* _JOB_
From the first line to the last, return the data exactly as it stands.

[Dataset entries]
::::::::::
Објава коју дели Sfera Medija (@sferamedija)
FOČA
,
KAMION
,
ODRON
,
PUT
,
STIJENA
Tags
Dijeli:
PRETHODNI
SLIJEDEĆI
::::::::::
* _TASK RESPONSE_
Објава коју дели Sfera Medija (@sferamedija)
FOČA
,
KAMION
,
ODRON
,
PUT
,
STIJENA
Tags
Dijeli:
PRETHODNI
SLIJEDEĆI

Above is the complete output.